Seperti banyak karakternya, Winslet menganggap dirinya sebagai seorang survivor: Dia selamat dari dua perceraian publik, dan dia selamat dari paparazi, sekumpulan pria yang mengejarnya dengan mobil atau memantau rumahnya. (Ketika dia adalah seorang ibu baru, dia akan mengenakan topi dan kacamata hitam, memberikan bayinya melalui tembok kepada tetangga sebelah, mendaki tembok sendiri, kemudian membawa bayi melalui gerbang belakang dan naik bus kota, di mana menurutnya, tidak seorang pun yang pernah mengenalinya.)
Sudah jelas bahwa sebagian kekuatan yang diproyeksikan Winslet – sikap tidak ada yang bisa menghentikannya di lokasi syuting – adalah pertahanan yang dia bangun, oleh kebutuhan, bertahun-tahun yang lalu. “Saya sudah mengalami banyak penilaian, penindasan, semua intimidasi ini,” katanya. “Orang-orang bisa memanggil saya gemuk. Mereka bisa memanggil saya apa yang mereka inginkan. Tapi mereka tentu saja tidak bisa mengatakan bahwa saya mengeluh dan bertindak buruk.
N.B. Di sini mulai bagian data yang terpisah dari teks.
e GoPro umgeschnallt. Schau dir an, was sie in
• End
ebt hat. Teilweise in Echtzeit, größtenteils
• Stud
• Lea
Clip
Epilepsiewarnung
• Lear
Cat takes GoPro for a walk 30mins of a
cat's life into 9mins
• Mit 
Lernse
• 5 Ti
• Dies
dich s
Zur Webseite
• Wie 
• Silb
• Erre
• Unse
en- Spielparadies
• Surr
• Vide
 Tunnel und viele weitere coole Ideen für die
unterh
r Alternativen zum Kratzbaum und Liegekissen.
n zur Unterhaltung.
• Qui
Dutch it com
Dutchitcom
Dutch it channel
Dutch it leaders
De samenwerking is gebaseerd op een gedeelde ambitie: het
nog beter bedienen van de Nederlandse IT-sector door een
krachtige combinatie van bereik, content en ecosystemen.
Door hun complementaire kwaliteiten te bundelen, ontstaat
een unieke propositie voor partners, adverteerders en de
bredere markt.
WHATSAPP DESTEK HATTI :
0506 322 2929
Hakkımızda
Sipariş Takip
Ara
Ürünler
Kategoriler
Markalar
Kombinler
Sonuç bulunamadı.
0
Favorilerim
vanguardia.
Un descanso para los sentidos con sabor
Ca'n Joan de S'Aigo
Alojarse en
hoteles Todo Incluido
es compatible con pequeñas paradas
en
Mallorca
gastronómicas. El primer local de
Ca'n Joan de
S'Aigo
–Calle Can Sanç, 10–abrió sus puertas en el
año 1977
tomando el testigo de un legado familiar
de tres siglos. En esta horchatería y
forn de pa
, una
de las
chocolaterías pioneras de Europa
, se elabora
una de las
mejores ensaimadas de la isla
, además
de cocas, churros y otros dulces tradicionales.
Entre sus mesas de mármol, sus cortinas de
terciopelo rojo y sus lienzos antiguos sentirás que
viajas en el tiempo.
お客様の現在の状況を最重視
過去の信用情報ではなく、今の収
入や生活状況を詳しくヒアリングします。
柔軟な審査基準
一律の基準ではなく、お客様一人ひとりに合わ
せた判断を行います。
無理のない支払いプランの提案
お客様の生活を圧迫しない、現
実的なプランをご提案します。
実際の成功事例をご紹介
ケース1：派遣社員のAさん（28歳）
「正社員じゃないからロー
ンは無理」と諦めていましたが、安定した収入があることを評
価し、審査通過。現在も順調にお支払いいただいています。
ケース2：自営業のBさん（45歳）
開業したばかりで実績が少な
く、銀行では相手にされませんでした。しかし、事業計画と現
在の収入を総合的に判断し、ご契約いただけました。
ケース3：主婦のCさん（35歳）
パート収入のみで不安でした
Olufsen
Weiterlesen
Lebih baik saya mati daripada mereka bisa mengatakan itu tentang saya.” Untuk protes, terutama bagi wanita muda, berisiko reputasi tercemar. “Saya tidak akan tahu bagaimana melakukan itu tanpa orang-orang berkuasa berbalik dan mengatakan, ‘Oh, Tuhan, kamu tahu, dia lagi, si pengeluh itu,’” kata Winslet. “Saya lebih memilih menderita dalam diam daripada pernah membiarkan itu terjadi pada saya, bahkan sampai hari ini.”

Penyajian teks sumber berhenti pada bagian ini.